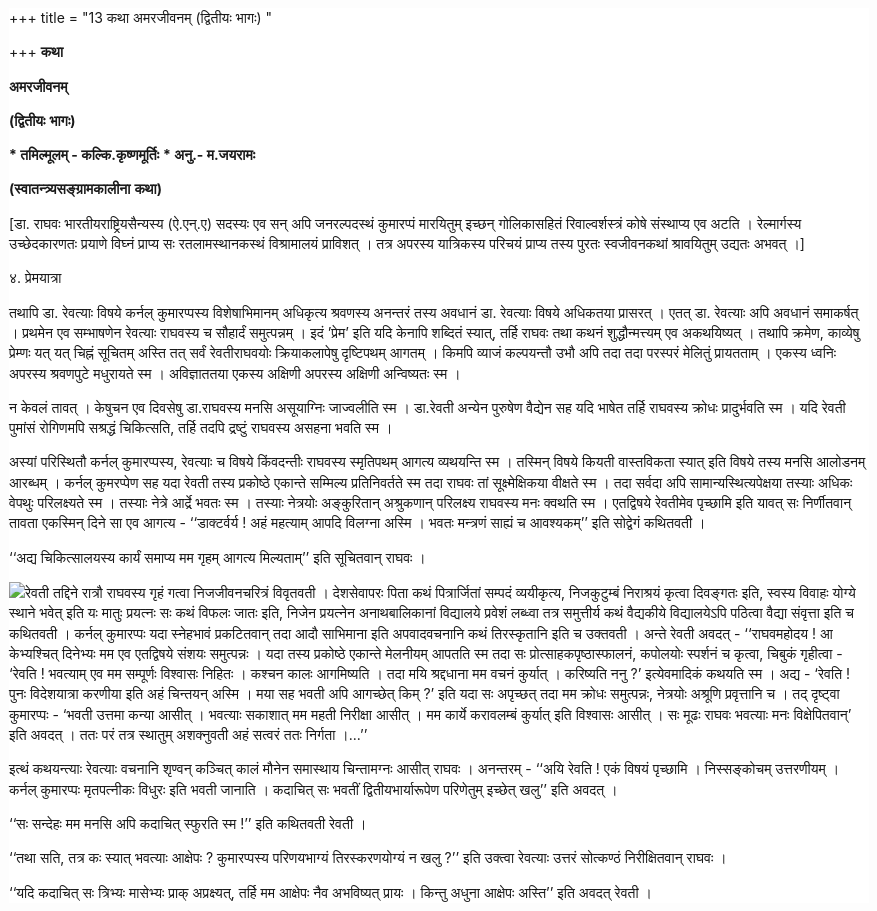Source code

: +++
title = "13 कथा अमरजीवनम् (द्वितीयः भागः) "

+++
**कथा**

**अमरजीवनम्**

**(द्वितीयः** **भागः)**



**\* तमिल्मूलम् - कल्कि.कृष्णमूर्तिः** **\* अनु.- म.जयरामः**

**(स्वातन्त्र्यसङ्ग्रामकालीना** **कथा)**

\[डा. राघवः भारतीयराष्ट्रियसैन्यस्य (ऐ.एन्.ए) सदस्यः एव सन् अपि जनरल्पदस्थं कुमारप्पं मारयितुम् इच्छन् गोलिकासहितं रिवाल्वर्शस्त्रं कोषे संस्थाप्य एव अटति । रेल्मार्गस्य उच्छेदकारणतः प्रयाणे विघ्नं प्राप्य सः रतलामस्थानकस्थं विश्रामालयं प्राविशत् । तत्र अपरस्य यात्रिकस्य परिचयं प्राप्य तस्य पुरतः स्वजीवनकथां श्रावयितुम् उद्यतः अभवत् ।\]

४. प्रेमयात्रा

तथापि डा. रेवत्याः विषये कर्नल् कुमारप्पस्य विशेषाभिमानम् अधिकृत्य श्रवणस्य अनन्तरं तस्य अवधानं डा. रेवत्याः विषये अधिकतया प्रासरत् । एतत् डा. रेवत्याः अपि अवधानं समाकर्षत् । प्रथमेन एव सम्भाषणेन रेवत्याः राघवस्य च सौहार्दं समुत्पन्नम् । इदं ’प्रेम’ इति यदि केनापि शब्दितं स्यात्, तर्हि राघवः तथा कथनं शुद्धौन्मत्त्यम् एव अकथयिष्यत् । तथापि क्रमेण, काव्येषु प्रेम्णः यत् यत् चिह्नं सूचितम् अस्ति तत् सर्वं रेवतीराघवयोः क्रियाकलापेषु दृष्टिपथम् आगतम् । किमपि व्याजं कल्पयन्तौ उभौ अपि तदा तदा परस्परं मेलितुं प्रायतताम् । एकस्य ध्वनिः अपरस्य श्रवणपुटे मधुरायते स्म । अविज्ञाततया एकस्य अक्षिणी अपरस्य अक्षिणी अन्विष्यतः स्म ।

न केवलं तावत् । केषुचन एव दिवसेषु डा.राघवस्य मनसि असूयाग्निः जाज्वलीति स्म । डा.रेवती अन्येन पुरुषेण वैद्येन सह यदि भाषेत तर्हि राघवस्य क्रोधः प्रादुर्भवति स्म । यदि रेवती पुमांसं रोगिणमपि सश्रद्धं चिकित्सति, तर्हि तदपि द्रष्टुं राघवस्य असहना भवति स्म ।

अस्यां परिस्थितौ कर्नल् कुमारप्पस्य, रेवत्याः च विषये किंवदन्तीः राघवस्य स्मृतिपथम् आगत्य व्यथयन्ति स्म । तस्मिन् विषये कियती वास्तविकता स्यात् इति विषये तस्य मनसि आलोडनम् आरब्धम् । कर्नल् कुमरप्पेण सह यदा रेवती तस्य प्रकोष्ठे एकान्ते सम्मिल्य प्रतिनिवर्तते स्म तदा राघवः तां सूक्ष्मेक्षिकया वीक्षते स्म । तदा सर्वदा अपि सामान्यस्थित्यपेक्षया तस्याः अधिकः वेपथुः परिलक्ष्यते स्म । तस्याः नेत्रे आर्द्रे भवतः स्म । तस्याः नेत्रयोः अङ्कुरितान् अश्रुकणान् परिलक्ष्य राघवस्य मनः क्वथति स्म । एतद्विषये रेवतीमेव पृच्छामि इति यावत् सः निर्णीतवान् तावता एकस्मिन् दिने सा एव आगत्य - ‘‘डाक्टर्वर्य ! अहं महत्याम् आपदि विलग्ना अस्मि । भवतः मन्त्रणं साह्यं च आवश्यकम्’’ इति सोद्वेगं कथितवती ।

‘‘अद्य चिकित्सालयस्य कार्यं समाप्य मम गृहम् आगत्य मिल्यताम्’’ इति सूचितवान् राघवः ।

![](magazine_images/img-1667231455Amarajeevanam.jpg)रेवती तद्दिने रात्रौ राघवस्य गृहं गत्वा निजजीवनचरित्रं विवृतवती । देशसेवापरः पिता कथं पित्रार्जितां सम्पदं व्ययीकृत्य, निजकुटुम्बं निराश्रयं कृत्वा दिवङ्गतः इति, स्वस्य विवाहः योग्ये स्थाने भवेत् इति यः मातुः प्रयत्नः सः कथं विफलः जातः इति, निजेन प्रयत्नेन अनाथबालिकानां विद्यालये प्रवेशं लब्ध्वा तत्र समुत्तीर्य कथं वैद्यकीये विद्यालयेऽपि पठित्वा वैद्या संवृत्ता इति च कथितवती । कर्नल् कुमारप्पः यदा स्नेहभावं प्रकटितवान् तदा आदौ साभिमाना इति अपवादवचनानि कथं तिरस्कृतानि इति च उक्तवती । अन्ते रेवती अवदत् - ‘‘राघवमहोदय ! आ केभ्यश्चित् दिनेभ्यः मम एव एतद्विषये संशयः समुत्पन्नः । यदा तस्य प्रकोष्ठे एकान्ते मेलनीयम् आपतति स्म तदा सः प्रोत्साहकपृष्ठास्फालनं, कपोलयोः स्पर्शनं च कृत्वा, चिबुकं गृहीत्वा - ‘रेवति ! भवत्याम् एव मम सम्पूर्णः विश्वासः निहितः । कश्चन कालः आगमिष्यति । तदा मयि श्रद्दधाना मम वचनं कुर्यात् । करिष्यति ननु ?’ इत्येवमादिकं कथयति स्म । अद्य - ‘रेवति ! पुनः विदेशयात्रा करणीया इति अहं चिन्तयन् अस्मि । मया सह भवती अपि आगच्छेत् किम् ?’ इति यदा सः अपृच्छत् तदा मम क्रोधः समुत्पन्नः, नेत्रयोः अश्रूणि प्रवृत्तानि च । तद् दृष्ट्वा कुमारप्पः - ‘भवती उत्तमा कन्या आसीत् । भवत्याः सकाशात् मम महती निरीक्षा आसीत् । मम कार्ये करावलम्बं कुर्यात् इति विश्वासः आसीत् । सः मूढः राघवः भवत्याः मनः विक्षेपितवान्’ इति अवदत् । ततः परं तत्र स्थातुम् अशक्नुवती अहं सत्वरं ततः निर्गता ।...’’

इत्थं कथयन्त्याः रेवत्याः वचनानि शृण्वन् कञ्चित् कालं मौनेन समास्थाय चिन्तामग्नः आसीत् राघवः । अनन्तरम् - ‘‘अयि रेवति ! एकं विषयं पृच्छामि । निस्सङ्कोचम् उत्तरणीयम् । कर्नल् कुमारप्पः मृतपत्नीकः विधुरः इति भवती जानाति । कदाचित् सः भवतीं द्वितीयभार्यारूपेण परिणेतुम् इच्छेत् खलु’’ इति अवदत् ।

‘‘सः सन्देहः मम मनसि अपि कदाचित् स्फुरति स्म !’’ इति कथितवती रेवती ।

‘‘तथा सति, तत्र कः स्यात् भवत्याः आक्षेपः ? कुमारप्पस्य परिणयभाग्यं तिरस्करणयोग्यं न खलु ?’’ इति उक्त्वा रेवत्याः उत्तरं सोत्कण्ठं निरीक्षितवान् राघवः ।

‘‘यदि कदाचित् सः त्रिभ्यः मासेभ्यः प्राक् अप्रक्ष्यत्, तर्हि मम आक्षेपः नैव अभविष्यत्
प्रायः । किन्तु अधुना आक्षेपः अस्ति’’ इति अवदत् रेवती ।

^^^^^^^^

* _Try it_: All the lines above need to be repeated exactly, with no pictures carried over.

* _Completed exercise_:
Source code

: +++
title = "13 कथा अमरजीवनम् (द्वितीयः भागः) "

+++
**कथा**

**अमरजीवनम्**

**(द्वितीयः** **भागः)**



**\* तमिल्मूलम् - कल्कि.कृष्णमूर्तिः** **\* अनु.- म.जयरामः**

**(स्वातन्त्र्यसङ्ग्रामकालीना** **कथा)**

\[डा. राघवः भारतीयराष्ट्रियसैन्यस्य (ऐ.एन्.ए) सदस्यः एव सन् अपि जनरल्पदस्थं कुमारप्पं मारयितुम् इच्छन् गोलिकासहितं रिवाल्वर्शस्त्रं कोषे संस्थाप्य एव अटति । रेल्मार्गस्य उच्छेदकारणतः प्रयाणे विघ्नं प्राप्य सः रतलामस्थानकस्थं विश्रामालयं प्राविशत् । तत्र अपरस्य यात्रिकस्य परिचयं प्राप्य तस्य पुरतः स्वजीवनकथां श्रावयितुम् उद्यतः अभवत् ।\]

४. प्रेमयात्रा

तथापि डा. रेवत्याः विषये कर्नल् कुमारप्पस्य विशेषाभिमानम् अधिकृत्य श्रवणस्य अनन्तरं तस्य अवधानं डा. रेवत्याः विषये अधिकतया प्रासरत् । एतत् डा. रेवत्याः अपि अवधानं समाकर्षत् । प्रथमेन एव सम्भाषणेन रेवत्याः राघवस्य च सौहार्दं समुत्पन्नम् । इदं ’प्रेम’ इति यदि केनापि शब्दितं स्यात्, तर्हि राघवः तथा कथनं शुद्धौन्मत्त्यम् एव अकथयिष्यत् । तथापि क्रमेण, काव्येषु प्रेम्णः यत् यत् चिह्नं सूचितम् अस्ति तत् सर्वं रेवतीराघवयोः क्रियाकलापेषु दृष्टिपथम् आगतम् । किमपि व्याजं कल्पयन्तौ उभौ अपि तदा तदा परस्परं मेलितुं प्रायतताम् । एकस्य ध्वनिः अपरस्य श्रवणपुटे मधुरायते स्म । अविज्ञाततया एकस्य अक्षिणी अपरस्य अक्षिणी अन्विष्यतः स्म ।

न केवलं तावत् । केषुचन एव दिवसेषु डा.राघवस्य मनसि असूयाग्निः जाज्वलीति स्म । डा.रेवती अन्येन पुरुषेण वैद्येन सह यदि भाषेत तर्हि राघवस्य क्रोधः प्रादुर्भवति स्म । यदि रेवती पुमांसं रोगिणमपि सश्रद्धं चिकित्सति, तर्हि तदपि द्रष्टुं राघवस्य असहना भवति स्म ।

अस्यां परिस्थितौ कर्नल् कुमारप्पस्य, रेवत्याः च विषये किंवदन्तीः राघवस्य स्मृतिपथम् आगत्य व्यथयन्ति स्म । तस्मिन् विषये कियती वास्तविकता स्यात् इति विषये तस्य मनसि आलोडनम् आरब्धम् । कर्नल् कुमरप्पेण सह यदा रेवती तस्य प्रकोष्ठे एकान्ते सम्मिल्य प्रतिनिवर्तते स्म तदा राघवः तां सूक्ष्मेक्षिकया वीक्षते स्म । तदा सर्वदा अपि सामान्यस्थित्यपेक्षया तस्याः अधिकः वेपथुः परिलक्ष्यते स्म । तस्याः नेत्रे आर्द्रे भवतः स्म । तस्याः नेत्रयोः अङ्कुरितान् अश्रुकणान् परिलक्ष्य राघवस्य मनः क्वथति स्म । एतद्विषये रेवतीमेव पृच्छामि इति यावत् सः निर्णीतवान् तावता एकस्मिन् दिने सा एव आगत्य - ‘‘डाक्टर्वर्य ! अहं महत्याम् आपदि विलग्ना अस्मि । भवतः मन्त्रणं साह्यं च आवश्यकम्’’ इति सोद्वेगं कथितवती ।

‘‘अद्य चिकित्सालयस्य कार्यं समाप्य मम गृहम् आगत्य मिल्यताम्’’ इति सूचितवान् राघवः ।

![](magazine_images/img-1667231455Amarajeevanam.jpg)रेवती तद्दिने रात्रौ राघवस्य गृहं गत्वा निजजीवनचरित्रं विवृतवती । देशसेवापरः पिता कथं पित्रार्जितां सम्पदं व्ययीकृत्य, निजकुटुम्बं निराश्रयं कृत्वा दिवङ्गतः इति, स्वस्य विवाहः योग्ये स्थाने भवेत् इति यः मातुः प्रयत्नः सः कथं विफलः जातः इति, निजेन प्रयत्नेन अनाथबालिकानां विद्यालये प्रवेशं लब्ध्वा तत्र समुत्तीर्य कथं वैद्यकीये विद्यालयेऽपि पठित्वा वैद्या संवृत्ता इति च कथितवती । कर्नल् कुमारप्पः यदा स्नेहभावं प्रकटितवान् तदा आदौ साभिमाना इति अपवादवचनानि कथं तिरस्कृतानि इति च उक्तवती । अन्ते रेवती अवदत् - ‘‘राघवमहोदय ! आ केभ्यश्चित् दिनेभ्यः मम एव एतद्विषये संशयः समुत्पन्नः । यदा तस्य प्रकोष्ठे एकान्ते मेलनीयम् आपतति स्म तदा सः प्रोत्साहकपृष्ठास्फालनं, कपोलयोः स्पर्शनं च कृत्वा, चिबुकं गृहीत्वा - ‘रेवति ! भवत्याम् एव मम सम्पूर्णः विश्वासः निहितः । कश्चन कालः आगमिष्यति । तदा मयि श्रद्दधाना मम वचनं कुर्यात् । करिष्यति ननु ?’ इत्येवमादिकं कथयति स्म । अद्य - ‘रेवति ! पुनः विदेशयात्रा करणीया इति अहं चिन्तयन् अस्मि । मया सह भवती अपि आगच्छेत् किम् ?’ इति यदा सः अपृच्छत् तदा मम क्रोधः समुत्पन्नः, नेत्रयोः अश्रूणि प्रवृत्तानि च । तद् दृष्ट्वा कुमारप्पः - ‘भवती उत्तमा कन्या आसीत् । भवत्याः सकाशात् मम महती निरीक्षा आसीत् । मम कार्ये करावलम्बं कुर्यात् इति विश्वासः आसीत् । सः मूढः राघवः भवत्याः मनः विक्षेपितवान्’ इति अवदत् । ततः परं तत्र स्थातुम् अशक्नुवती अहं सत्वरं ततः निर्गता ।...’’

इत्थं कथयन्त्याः रेवत्याः वचनानि शृण्वन् कञ्चित् कालं मौनेन समास्थाय चिन्तामग्नः आसीत् राघवः । अनन्तरम् - ‘‘अयि रेवति ! एकं विषयं पृच्छामि । निस्सङ्कोचम् उत्तरणीयम् । कर्नल् कुमारप्पः मृतपत्नीकः विधुरः इति भवती जानाति । कदाचित् सः भवतीं द्वितीयभार्यारूपेण परिणेतुम् इच्छेत् खलु’’ इति अवदत् ।

‘‘सः सन्देहः मम मनसि अपि कदाचित् स्फुरति स्म !’’ इति कथितवती रेवती ।

‘‘तथा सति, तत्र कः स्यात् भवत्याः आक्षेपः ? कुमारप्पस्य परिणयभाग्यं तिरस्करणयोग्यं न खलु ?’’ इति उक्त्वा रेवत्याः उत्तरं सोत्कण्ठं निरीक्षितवान् राघवः ।

‘‘यदि कदाचित् सः त्रिभ्यः मासेभ्यः प्राक् अप्रक्ष्यत्, तर्हि मम आक्षेपः नैव अभविष्यत्
प्रायः । किन्तु अधुना आक्षेपः अस्ति’’ इति अवदत् रेवती ।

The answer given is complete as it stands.